Chapter 31 #2

Peter was in my apartment for a twelve-minute conversation about weekend schedules that was actually a conversation about nothing.

Rather, it was actually him sitting on my couch because he wanted to be near me and I wanted him near me and the schedule was a fiction we were both maintaining with decreasing conviction.

When he went back to 4B, I heard the pause in the hallway.

Then his voice, carrying the specific tone of a man confronting a disaster of his own making. “No.”

I opened my door to discover the hallway contained four small tabby shapes moving in four different directions at speed.

“What’s happening?” I asked, though the answer was visually apparent.

“The kittens are out.”

“All of them?”

“All of them. I didn’t close my door. I have Posh. Sporty is on the wall. Scary is by the fire extinguisher. Ginger is unaccounted for.”

“Ginger is unaccounted for?”

“Missing. Take Posh.”

I took Posh.

The hallway became an operation.

Peter extracted Sporty from the wall.

I cornered Scary behind the fire extinguisher using my phone’s flashlight and a series of clicking sounds that I called “kitten-specific auditory lures” and that Peter would later describe as sounding like a man having a conversation with his own teeth. That was rude but not entirely inaccurate.

Three found kittens. One missing.

We checked the stairwell, under every door, in the supply closet.

No Ginger.

Peter lay flat on the hallway carpet and checked beneath every door on the floor, which produced no kitten but did produce a brief, startling moment of eye contact with 4D’s dachshund, who was apparently conducting its own surveillance operation.

“She’s not in the hallway,” Peter said.

“Then she’s in an apartment.”

We split up.

Peter searched 4B. I searched mine.

“She’s not here,” Peter called from across the hall.

“She’s not here either,” I called back.

Then I heard it.

A faint, echoing mew coming from the wall.

From inside the wall.

I dropped to my knees beside the bathroom vent.

“Wait. Peter! She’s in the bathroom vent.”

Peter crossed the hallway at a speed that the beige carpet had not previously experienced from a man in socks. He was on his knees beside me in seconds, his face near the grate, listening.

“She’s in the ductwork,” he said.

“The ductwork connects to the building’s HVAC system. If she goes far enough—”

“Kittens are liquid. Kittens can go anywhere,” he said with the confidence only a veterinarian could possess during a feline jailbreak.

“What do we do?” I asked.

“Open the wet food. The fish one,” he instructed.

I got the food, while Peter removed the vent cover with a screwdriver from my kitchen drawer. He set the open can at the duct opening, and then we waited, side by side on my bathroom floor.

Three minutes passed.

Then five.

The mewing grew closer.

Finally, a small orange face appeared in the duct opening, whiskers first, then eyes, then one tentative paw reaching toward the can.

Ginger emerged with the cautious dignity of a spelunker completing an expedition, sniffed the food, and began eating as though refueling after an ordeal.

Peter scooped her up.

“All kittens accounted for.”

We carried our naughty little inmates back to 4B. Peter secured them in the foster room and verified the latch’s closure with the thoroughness of a man who would never again leave his apartment without confirming door closure, a lesson he’d apparently absorbed at the molecular level.

Then we sat on the kitchen floor. Why we didn’t use the stools was a mystery.

We just didn’t.

It was midnight.

The stove light was on.

Four kittens mewed behind a closed door.

General Tso sat in the kitchen doorway with the expression of a building inspector reviewing a code violation.

I started laughing.

Peter laughed, too.

We sat on the kitchen floor and laughed until the laughing turned into breathing and the breathing turned into quiet.

“The hallway is getting shorter,” Peter said.

“It was always short,” I said. “We were just pretending.”

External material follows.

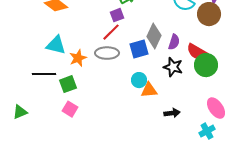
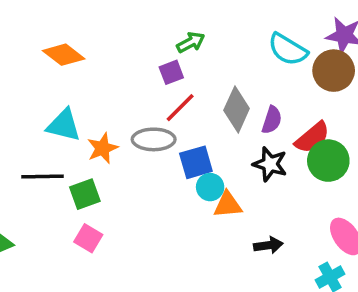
red line: (111, 32) -> (180, 108), moved
blue square: (139, 49) -> (196, 162), moved
red semicircle: (197, 52) -> (312, 138), turned -70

He kissed me on the kitchen floor, in the stove light, with four kittens behind a door and a cat in the doorway, and the kiss tasted like Friday night and fish-scented cat food and the particular sweetness of two people who had tried to do the sensible thing and were discovering that the sensible thing and the right thing were not always the same.

“Good night, Peter.”

“Good night, Benj.”

I stood, dusted myself off, and went across the hall.

I closed my door.

I stood in my apartment with the lamp he’d brought me glowing warm in the corner and Princess Consuela chirping from her carrier and the residual taste of chamomile tea and cat food on my lips.

Something slid under my door.

I’d been slipped a Post-it, pushed under the gap between my floor and front door, with Peter’s handwriting.

The hallway is getting shorter.

I pulled the pen from my pocket and wrote beneath his words.

Crossing count: 49. Your move.

Rather than leave my apartment again and appear even more unhinged than our “crossing count” implied, I photographed the note, sent it in a text, and turned to ready for bed.

Princess Consuela yowled.

“Coming, Majesty,” I called down the hall.